- Opening Delimiter -

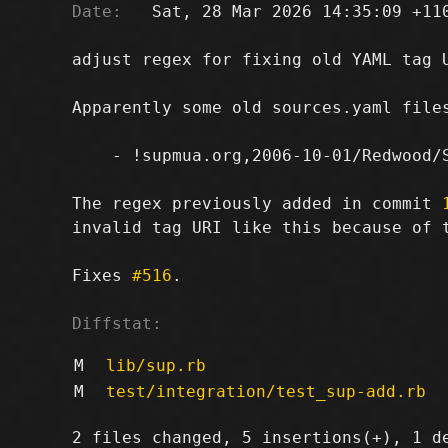
Date:
   Sat, 28 Mar 2026 14:35:09 +110
adjust regex for fixing old YAML tag U
Apparently some old sources.yaml files
    - !supmua.org,2006-10-01/Redwood/S
The regex previously added in commit 
invalid tag URI like this because of t
Fixes 
#516
.

Diffstat:
M
lib/sup.rb
M
test/integration/test_sup-add.rb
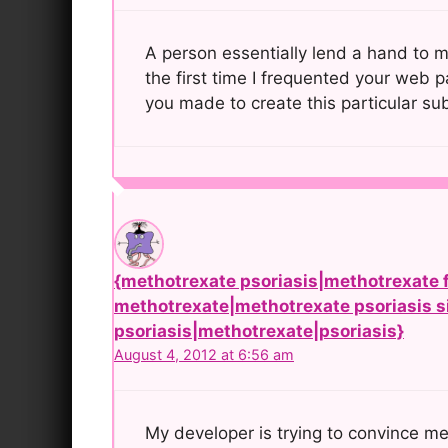
A person essentially lend a hand to ma
the first time I frequented your web p
you made to create this particular su
{methotrexate psoriasis|methotrexate f
methotrexate|methotrexate psoriasis si
psoriasis|methotrexate|psoriasis}
August 4, 2012 at 6:56 am
My developer is trying to convince m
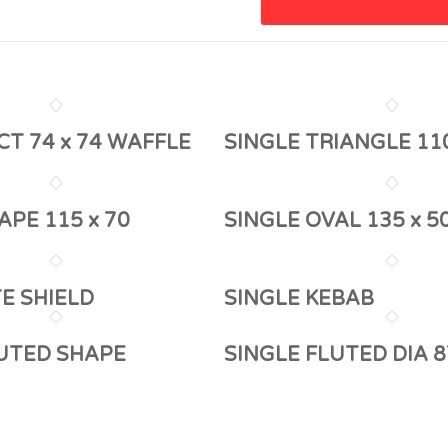
CT 74 x 74 WAFFLE
SINGLE TRIANGLE 11
APE 115 x 70
SINGLE OVAL 135 x 5
TE SHIELD
SINGLE KEBAB
LUTED SHAPE
SINGLE FLUTED DIA 8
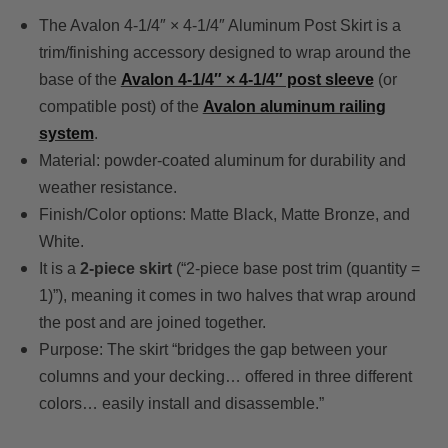
The Avalon 4-1/4″ × 4-1/4″ Aluminum Post Skirt is a
trim/finishing accessory designed to wrap around the
base of the
Avalon 4-1/4″ × 4-1/4″ post sleeve
(or
compatible post) of the
Avalon aluminum railing
system
.
Material: powder-coated aluminum for durability and
weather resistance.
Finish/Color options: Matte Black, Matte Bronze, and
White.
It is a
2-piece skirt
(“2-piece base post trim (quantity =
1)”), meaning it comes in two halves that wrap around
the post and are joined together.
Purpose: The skirt “bridges the gap between your
columns and your decking… offered in three different
colors… easily install and disassemble.”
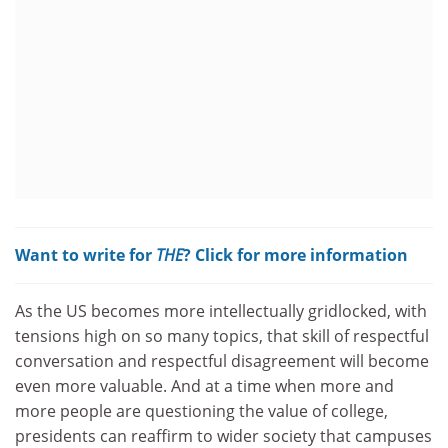
Want to write for
THE
? Click for more information
As the US becomes more intellectually gridlocked, with
tensions high on so many topics, that skill of respectful
conversation and respectful disagreement will become
even more valuable. And at a time when more and
more people are questioning the value of college,
presidents can reaffirm to wider society that campuses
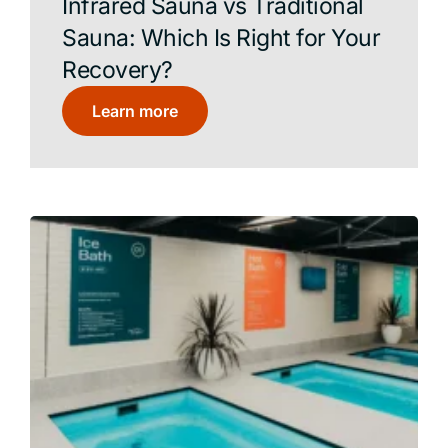
Infrared Sauna vs Traditional
Sauna: Which Is Right for Your
Recovery?
Learn more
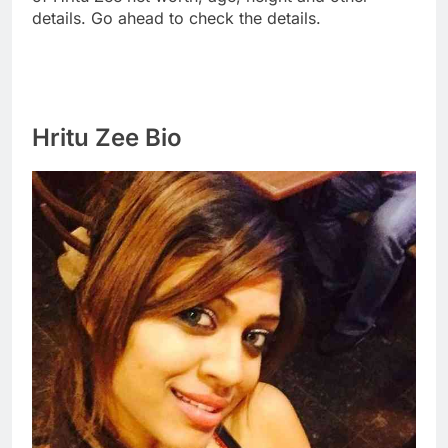
details. Go ahead to check the details.
Hritu Zee Bio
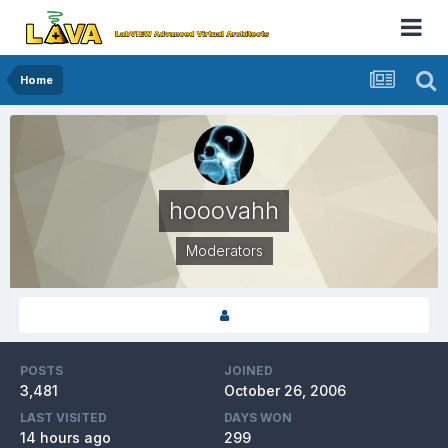
Home
hooovahh
Moderators
POSTS
JOINED
3,481
October 26, 2006
LAST VISITED
DAYS WON
14 hours ago
299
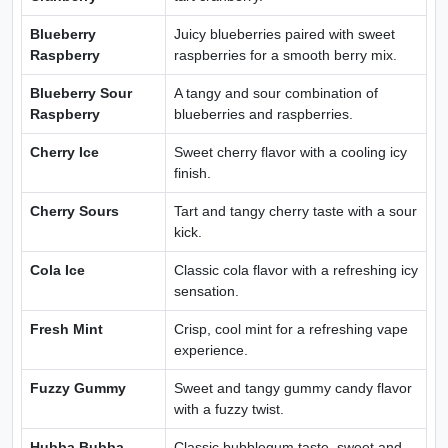
Blueberry
Juicy blueberries paired with sweet
Raspberry
raspberries for a smooth berry mix.
Blueberry Sour
A tangy and sour combination of
Raspberry
blueberries and raspberries.
Cherry Ice
Sweet cherry flavor with a cooling icy
finish.
Cherry Sours
Tart and tangy cherry taste with a sour
kick.
Cola Ice
Classic cola flavor with a refreshing icy
sensation.
Fresh Mint
Crisp, cool mint for a refreshing vape
experience.
Fuzzy Gummy
Sweet and tangy gummy candy flavor
with a fuzzy twist.
Hubba Bubba
Classic bubblegum taste, sweet and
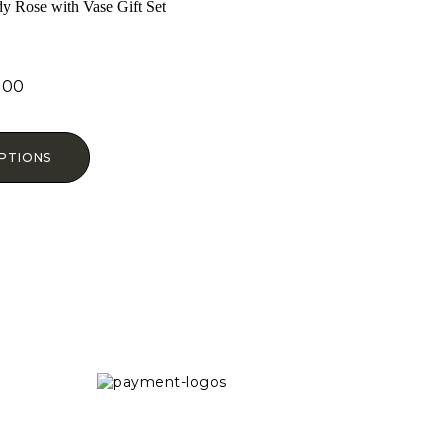
y Rose with Vase Gift Set
.00
ed
0
f 5
PTIONS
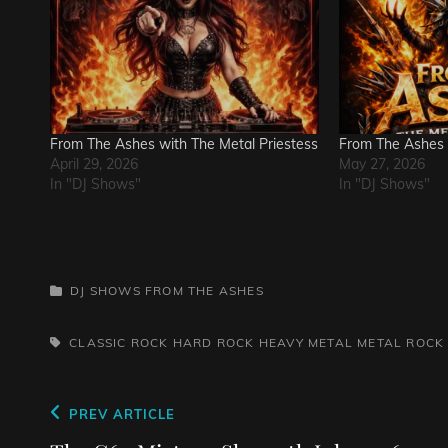
From The Ashes with The Metal Priestess
From The Ashes
April 29, 2026
May 27, 2026
In "DJ Shows"
In "DJ Shows"
CATEGORIES
DJ SHOWS
FROM THE ASHES
TAGS,
CLASSIC ROCK
HARD ROCK
HEAVY METAL
METAL
ROCK
Post
Previous
PREV ARTICLE
Post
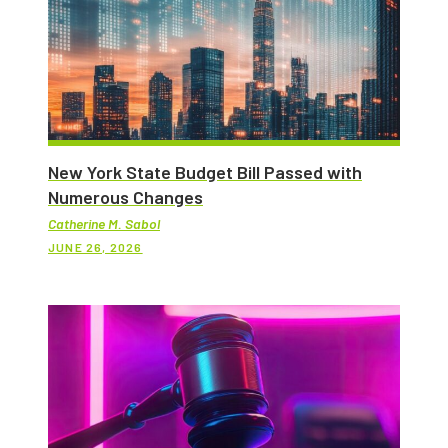
New York State Budget Bill Passed with
Numerous Changes
Catherine M. Sabol
JUNE 26, 2026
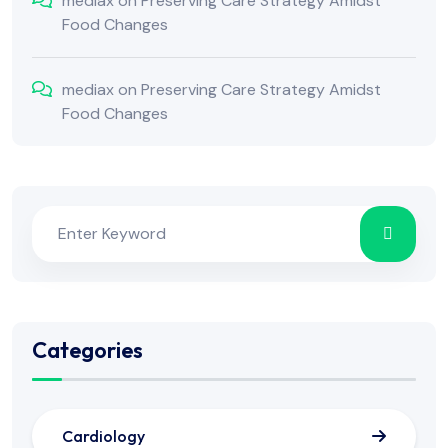
mediax
on
Preserving Care Strategy Amidst
Food Changes
mediax
on
Preserving Care Strategy Amidst
Food Changes
Categories
Cardiology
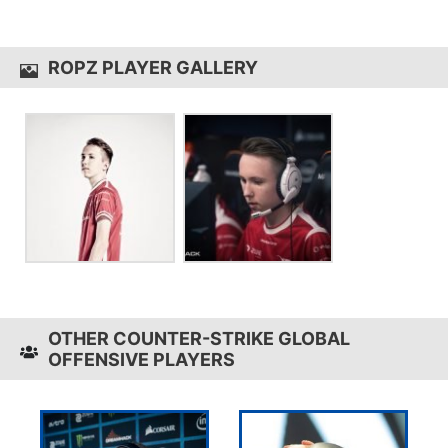
ropz uses the
Zowie Celeritas II
ROPZ PLAYER GALLERY
OTHER COUNTER-STRIKE GLOBAL
OFFENSIVE PLAYERS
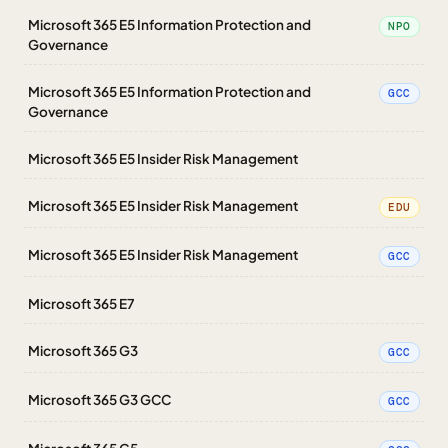
Microsoft 365 E5 Information Protection and
NPO
Governance
Microsoft 365 E5 Information Protection and
GCC
Governance
Microsoft 365 E5 Insider Risk Management
Microsoft 365 E5 Insider Risk Management
EDU
Microsoft 365 E5 Insider Risk Management
GCC
Microsoft 365 E7
Microsoft 365 G3
GCC
Microsoft 365 G3 GCC
GCC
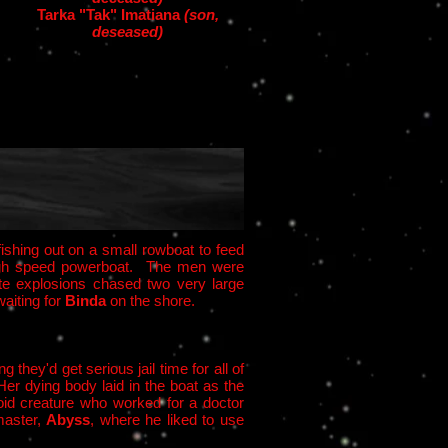
Tarka "Tak" Imatiana
(son,
deseased)
 fishing out on a small rowboat to feed
r high speed powerboat. The men were
ite explosions chased two very large
aiting for
Binda
on the shore.
they'd get serious jail time for all of
Her dying body laid in the boat as the
id creature who worked for a doctor
master,
Abyss
, where he liked to use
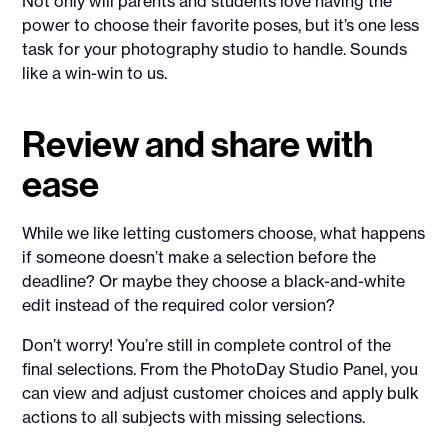
Not only will parents and students love having the
power to choose their favorite poses, but it’s one less
task for your photography studio to handle. Sounds
like a win-win to us.
Review and share with
ease
While we like letting customers choose, what happens
if someone doesn’t make a selection before the
deadline? Or maybe they choose a black-and-white
edit instead of the required color version?
Don’t worry! You’re still in complete control of the
final selections. From the PhotoDay Studio Panel, you
can view and adjust customer choices and apply bulk
actions to all subjects with missing selections.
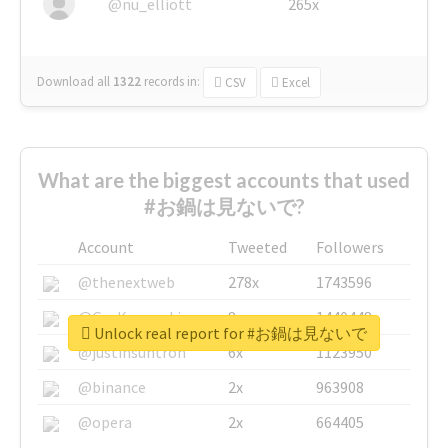
@nu_elliott
265x
Download all
1322
records
in:
CSV
Excel
What are the biggest accounts that used
#お鍋は見ないで?
Account
Tweeted
Followers
@thenextweb
278x
1743596
@GuyKawasaki
8x
1440448
Unlock real report for #お鍋は見ないで
@justinsuntron
6x
1123950
@binance
2x
963908
@opera
2x
664405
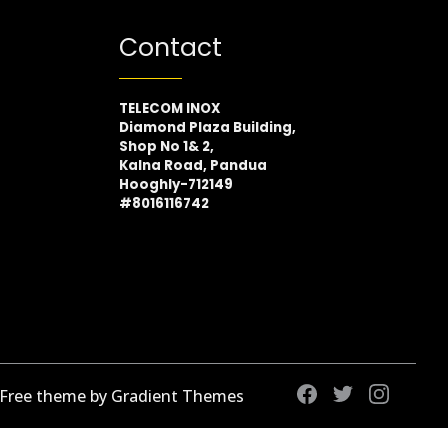
Contact
TELECOM INOX
Diamond Plaza Building,
Shop No 1& 2,
Kalna Road, Pandua
Hooghly-712149
#8016116742
 Free theme by Gradient Themes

- Closing Delimiter -

- **TO-DO ITEM**
Across the whole listing above, report each line that includes "SINGLE".

- **REPLY**
SINGLE TRIANGLE 11
SINGLE OVAL 135 x 5
SINGLE KEBAB
SINGLE FLUTED DIA 8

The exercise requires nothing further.